Le principe de synodalité peut servir d’indicateur pour maintenir ou viser cet horizon de la responsabilité de tous et toutes dans l’Église. Mais qu’est-ce que cela veut dire concrètement ? S’il y a des équipes pastorales chargées de l’animation, de la gestion ou de l’impulsion de divers groupements (paroisses, mouvements, services, associations, sanctuaires, etc…), ces équipes n’ont pas à capter tout le pouvoir au point d’empêcher d’autres baptisés de prendre des initiatives et d’exercer des responsabilités. Toute instance pastorale, tout ministère demeurent dans une relation de frères et de sœurs dans la foi avec les autres baptisés : les uns ne sont pas subordonnés à d’autres. Il faut aussi se méfier d’une « culture du club » qui consiste à faire tourner l’Église autour d’un petit groupe qui se coopte. Dans l’Église du Christ tout responsable, tout ministre est en position de service et donc de modestie.

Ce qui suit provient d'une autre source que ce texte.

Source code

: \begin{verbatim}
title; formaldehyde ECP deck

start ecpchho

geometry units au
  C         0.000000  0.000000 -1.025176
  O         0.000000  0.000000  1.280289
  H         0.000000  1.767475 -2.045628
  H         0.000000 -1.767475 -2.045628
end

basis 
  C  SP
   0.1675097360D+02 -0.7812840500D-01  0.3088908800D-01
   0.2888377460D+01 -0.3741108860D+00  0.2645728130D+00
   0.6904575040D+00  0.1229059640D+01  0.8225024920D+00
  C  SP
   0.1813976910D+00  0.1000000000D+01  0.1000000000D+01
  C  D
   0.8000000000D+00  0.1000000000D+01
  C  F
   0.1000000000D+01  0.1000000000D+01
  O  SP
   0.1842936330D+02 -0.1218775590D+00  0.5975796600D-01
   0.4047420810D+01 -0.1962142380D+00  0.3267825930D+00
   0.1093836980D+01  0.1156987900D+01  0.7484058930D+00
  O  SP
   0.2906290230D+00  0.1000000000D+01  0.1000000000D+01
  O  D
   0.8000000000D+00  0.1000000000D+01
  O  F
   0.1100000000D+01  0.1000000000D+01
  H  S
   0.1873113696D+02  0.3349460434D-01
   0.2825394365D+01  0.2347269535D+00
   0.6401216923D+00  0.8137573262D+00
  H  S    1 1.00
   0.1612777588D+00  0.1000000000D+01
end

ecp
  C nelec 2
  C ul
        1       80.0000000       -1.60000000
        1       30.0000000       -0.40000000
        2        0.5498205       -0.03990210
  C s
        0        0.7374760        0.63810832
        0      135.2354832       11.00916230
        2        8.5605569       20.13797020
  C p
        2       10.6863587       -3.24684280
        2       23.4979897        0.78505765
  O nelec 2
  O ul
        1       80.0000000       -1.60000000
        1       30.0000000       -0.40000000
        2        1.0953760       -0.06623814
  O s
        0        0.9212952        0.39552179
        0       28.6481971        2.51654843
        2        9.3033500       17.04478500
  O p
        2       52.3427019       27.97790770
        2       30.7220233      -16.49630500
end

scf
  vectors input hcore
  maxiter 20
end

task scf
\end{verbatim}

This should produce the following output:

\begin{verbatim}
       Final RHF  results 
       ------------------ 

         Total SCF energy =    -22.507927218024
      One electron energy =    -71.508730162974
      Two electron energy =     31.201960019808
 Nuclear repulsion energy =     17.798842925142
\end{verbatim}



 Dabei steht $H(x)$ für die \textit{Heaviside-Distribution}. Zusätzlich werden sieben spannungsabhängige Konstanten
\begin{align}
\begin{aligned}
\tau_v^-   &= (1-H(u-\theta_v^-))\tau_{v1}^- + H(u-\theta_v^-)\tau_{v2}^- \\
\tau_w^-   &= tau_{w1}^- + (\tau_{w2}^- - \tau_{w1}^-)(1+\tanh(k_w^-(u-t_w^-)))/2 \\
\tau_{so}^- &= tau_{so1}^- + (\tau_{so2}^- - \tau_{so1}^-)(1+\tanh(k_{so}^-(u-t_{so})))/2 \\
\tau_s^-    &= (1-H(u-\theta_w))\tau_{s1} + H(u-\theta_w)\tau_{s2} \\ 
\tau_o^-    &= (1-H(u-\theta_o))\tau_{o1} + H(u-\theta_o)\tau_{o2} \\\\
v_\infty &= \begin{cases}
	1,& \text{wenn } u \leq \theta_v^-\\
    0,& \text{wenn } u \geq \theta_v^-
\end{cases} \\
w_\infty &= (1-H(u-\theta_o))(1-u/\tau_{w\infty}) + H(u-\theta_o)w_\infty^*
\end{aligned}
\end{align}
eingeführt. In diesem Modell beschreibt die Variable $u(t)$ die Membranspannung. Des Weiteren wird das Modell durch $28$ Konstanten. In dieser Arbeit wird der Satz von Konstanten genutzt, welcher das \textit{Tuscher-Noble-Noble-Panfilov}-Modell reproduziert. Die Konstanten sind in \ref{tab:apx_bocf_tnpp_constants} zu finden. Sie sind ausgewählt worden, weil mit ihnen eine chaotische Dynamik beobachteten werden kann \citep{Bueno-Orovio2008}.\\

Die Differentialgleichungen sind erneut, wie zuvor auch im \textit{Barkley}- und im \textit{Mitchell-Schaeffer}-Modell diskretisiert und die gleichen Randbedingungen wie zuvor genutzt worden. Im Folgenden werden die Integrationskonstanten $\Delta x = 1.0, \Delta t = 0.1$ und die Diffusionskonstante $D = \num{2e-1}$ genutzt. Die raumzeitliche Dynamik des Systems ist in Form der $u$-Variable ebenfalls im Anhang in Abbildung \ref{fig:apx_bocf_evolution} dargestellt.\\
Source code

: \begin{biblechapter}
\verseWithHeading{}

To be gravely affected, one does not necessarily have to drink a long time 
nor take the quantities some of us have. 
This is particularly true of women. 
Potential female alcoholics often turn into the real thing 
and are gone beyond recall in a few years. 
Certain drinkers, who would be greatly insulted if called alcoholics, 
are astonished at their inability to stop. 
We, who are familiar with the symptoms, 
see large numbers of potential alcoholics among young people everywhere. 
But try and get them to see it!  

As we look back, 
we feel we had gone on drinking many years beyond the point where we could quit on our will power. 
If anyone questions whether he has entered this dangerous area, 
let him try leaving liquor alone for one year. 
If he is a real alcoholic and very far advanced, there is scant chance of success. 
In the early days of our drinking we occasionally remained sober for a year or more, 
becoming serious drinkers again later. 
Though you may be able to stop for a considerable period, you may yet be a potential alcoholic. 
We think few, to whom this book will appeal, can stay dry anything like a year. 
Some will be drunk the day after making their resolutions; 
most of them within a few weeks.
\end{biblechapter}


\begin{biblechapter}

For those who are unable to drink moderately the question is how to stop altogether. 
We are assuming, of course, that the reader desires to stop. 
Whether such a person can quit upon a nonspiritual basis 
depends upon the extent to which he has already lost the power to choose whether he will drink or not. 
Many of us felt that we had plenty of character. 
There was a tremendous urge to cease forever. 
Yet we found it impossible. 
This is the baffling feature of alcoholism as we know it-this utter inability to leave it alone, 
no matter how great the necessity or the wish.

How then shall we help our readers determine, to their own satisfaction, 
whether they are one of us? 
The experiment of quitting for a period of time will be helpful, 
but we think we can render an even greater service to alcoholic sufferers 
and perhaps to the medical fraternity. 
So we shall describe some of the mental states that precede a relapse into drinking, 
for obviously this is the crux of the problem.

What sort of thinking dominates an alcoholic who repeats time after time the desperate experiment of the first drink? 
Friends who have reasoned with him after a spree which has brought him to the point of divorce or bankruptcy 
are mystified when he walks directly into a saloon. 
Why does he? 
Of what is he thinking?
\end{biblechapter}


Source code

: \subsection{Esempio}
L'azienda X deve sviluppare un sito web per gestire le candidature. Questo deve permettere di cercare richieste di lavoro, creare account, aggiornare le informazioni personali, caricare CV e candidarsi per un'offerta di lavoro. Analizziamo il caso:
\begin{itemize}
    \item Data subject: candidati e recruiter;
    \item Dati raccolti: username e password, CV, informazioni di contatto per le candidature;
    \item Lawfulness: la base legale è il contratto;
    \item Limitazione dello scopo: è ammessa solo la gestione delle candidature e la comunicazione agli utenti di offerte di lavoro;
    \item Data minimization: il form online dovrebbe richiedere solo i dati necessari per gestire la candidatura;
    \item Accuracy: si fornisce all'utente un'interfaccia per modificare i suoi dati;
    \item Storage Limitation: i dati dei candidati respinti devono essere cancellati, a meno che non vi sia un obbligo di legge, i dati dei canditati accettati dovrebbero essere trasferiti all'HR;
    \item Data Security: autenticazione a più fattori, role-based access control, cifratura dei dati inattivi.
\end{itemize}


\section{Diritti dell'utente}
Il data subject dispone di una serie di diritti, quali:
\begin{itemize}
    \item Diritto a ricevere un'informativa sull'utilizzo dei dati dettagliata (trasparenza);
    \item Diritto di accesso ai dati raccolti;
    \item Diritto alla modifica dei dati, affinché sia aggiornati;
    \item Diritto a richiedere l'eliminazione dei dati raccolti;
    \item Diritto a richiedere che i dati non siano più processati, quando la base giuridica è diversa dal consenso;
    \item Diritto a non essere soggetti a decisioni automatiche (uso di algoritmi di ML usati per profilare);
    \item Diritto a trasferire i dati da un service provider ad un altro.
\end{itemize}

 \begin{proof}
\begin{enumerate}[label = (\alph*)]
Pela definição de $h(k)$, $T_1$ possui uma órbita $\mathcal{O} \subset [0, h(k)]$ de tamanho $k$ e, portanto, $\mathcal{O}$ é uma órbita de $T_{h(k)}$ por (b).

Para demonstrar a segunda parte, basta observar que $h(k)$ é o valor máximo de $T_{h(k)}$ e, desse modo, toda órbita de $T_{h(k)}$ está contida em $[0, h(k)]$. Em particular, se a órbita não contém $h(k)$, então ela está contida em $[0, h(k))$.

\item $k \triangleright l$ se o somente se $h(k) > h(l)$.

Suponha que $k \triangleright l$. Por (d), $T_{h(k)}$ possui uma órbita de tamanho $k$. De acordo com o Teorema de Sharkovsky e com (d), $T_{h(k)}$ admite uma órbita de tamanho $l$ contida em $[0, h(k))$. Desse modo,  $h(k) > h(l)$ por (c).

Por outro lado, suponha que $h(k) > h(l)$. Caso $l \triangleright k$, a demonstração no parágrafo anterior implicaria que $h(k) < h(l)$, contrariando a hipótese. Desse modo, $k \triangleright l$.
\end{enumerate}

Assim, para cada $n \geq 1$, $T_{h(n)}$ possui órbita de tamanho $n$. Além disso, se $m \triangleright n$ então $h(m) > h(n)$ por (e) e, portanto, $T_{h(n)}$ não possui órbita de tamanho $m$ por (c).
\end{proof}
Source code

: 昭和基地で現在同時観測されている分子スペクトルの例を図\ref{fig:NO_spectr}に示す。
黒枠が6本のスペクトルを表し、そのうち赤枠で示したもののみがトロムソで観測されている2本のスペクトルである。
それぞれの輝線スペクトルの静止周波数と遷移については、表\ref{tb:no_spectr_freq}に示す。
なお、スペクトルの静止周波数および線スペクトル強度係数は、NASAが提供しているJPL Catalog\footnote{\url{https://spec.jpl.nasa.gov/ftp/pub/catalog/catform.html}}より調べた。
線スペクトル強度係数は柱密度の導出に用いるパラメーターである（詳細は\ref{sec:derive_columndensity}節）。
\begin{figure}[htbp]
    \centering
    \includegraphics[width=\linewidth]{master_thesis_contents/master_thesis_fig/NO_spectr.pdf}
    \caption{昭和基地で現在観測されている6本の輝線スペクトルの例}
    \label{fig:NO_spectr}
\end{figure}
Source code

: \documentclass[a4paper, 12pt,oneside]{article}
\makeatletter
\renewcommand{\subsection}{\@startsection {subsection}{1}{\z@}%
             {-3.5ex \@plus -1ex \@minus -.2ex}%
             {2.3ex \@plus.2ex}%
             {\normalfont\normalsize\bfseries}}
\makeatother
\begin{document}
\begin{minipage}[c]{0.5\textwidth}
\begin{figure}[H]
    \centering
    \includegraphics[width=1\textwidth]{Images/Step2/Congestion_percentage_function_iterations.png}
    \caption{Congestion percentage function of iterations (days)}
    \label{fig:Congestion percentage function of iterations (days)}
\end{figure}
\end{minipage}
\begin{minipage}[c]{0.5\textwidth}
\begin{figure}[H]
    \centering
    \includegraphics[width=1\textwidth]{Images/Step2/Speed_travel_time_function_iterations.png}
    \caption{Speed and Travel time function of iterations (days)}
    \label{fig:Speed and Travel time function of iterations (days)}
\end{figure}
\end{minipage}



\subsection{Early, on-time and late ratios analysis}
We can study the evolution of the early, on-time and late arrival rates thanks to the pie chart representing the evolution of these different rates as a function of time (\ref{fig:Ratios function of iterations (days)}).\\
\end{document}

D’ailleurs, aujourd’hui, personne ne peut agir seul dans une responsabilité : les situations sont trop complexes. Il faut accepter d’avoir besoin des autres, par exemple en sachant s’entourer de personnes qui ont des compétences diverses. Nous avons même intérêt à ouvrir nos instances à des compétences extérieures qui peuvent enrichir le regard, l’intelligence et le cœur. Au fond il s’agit d’encourager l’apprentissage et l’exercice d’une responsabilité partagée. Une des conditions pour honorer la responsabilité partagée, c’est de repenser la place du désaccord. En effet l’explicitation du désaccord reste trop souvent comprise comme une dissidence. Or elle peut être comprise et intégrée comme un moment de la construction du Commun, donc de l’unité. Il manque ainsi dans l’Église catholique de réels conseils, de réelles assemblées où l’on puisse confronter nos points de vue et enrichir ainsi l’unité commune. Trop de conseils ne sont que cooptés, souvent par un seul et souvent seulement consultatifs : il n’y a pas de vrais débats.

En conclusion

Une des garanties d’une réelle pratique de synodalité est de garder les yeux tournés vers le Christ, vers sa bonne nouvelle de salut et ce qu’il appelle le Royaume de Dieu. Car la tête ultime de l’Église reste le Christ et c’est lui qui nous réunit dans la force de son Esprit. Ainsi, si tel/le ou tel/le est à la tête d’une organisation ou d’une institution ecclésiale, il/elle n’en est pas la tête. Personne n’a été délégué pour prendre la place du Christ. Jésus le Christ reste irremplaçable. Comment signifier cela ? Au moins en ne refermant pas le cercle ecclésial sur tel/le ou tel/le, ni sur le groupe de ceux qui en font partie, mais en orientant les regards vers le Seigneur et donc en cultivant un compagnonnage avec les paroles et les gestes de Jésus. Car l’essentiel est de donner un avant-goût du Royaume de Dieu par des gestes de salut, de miséricorde et de paix, par des paroles de reconnaissance et de consolation, par des regards qui redonnent confiance et force. Si l’Église suit vraiment son Seigneur, elle peut esquisser sur terre une ébauche de la maison du bon Dieu.